- **Bereitgestellter Text**:
POL-BI: Stellungnahme der Polizeipräsidentin zur Sicherheitslage in Bielefeld
Bielefeld (ots)
SR/ Bielefeld - Stadt und Polizei Bielefeld präsentierten am 22. Januar 2024 der Öffentlichkeit gemeinsam eine Kooperationsvereinbarung, mit der die schon seit Jahren bestehende gute Zusammenarbeit vertieft und verbessert werden soll.
Polizeipräsidentin Dr. Sandra Müller-Steinhauer berichtete dazu am 24. Januar 2024 in der Sitzung des Haupt-, Wirtschaftsförderungs- und Beteiligungsausschusses zur Sicherheitslage in Bielefeld.
Die Behördenleiterin fasst in diesem Zusammenhang die wesentlichen Aspekte für die Sicherheit in Bielefeld sowie die Aufgaben und Maßnahmen der Bielefelder Polizei in einer Stellungnahme zusammen:
Behördenschwerpunkt
"Wir fokussieren uns seit Jahren auf die Bekämpfung von Straftaten im öffentlichen Raum in der Bielefelder Innenstadt. Im Rahmen unseres Behördenschwerpunkts "Sicherheit in der Bielefelder Innenstadt" sind alle Direktionen intensiv eingebunden, um die Sicherheit in der Bielefelder Innenstadt zu gewährleisten.

- **Datenblock**:
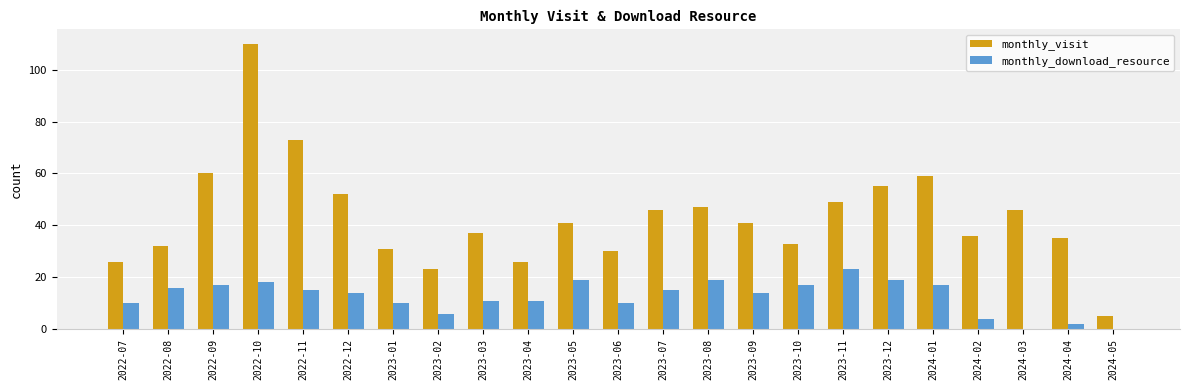

Are the bars horizontal?

No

- **Aufgabenstellung**: Schreiben Sie die Pressemitteilung zur Sicherheitslage in Bielefeld vollständig und ohne jede Abweichung ab. Die Zeilen sind hierfür ohne Belang.

- **Schriftliche Lösung**:
POL-BI: Stellungnahme der Polizeipräsidentin zur Sicherheitslage in Bielefeld
Bielefeld (ots)
SR/ Bielefeld - Stadt und Polizei Bielefeld präsentierten am 22. Januar 2024 der Öffentlichkeit gemeinsam eine Kooperationsvereinbarung, mit der die schon seit Jahren bestehende gute Zusammenarbeit vertieft und verbessert werden soll.
Polizeipräsidentin Dr. Sandra Müller-Steinhauer berichtete dazu am 24. Januar 2024 in der Sitzung des Haupt-, Wirtschaftsförderungs- und Beteiligungsausschusses zur Sicherheitslage in Bielefeld.
Die Behördenleiterin fasst in diesem Zusammenhang die wesentlichen Aspekte für die Sicherheit in Bielefeld sowie die Aufgaben und Maßnahmen der Bielefelder Polizei in einer Stellungnahme zusammen:
Behördenschwerpunkt
"Wir fokussieren uns seit Jahren auf die Bekämpfung von Straftaten im öffentlichen Raum in der Bielefelder Innenstadt. Im Rahmen unseres Behördenschwerpunkts "Sicherheit in der Bielefelder Innenstadt" sind alle Direktionen intensiv eingebunden, um die Sicherheit in der Bielefelder Innenstadt zu gewährleisten.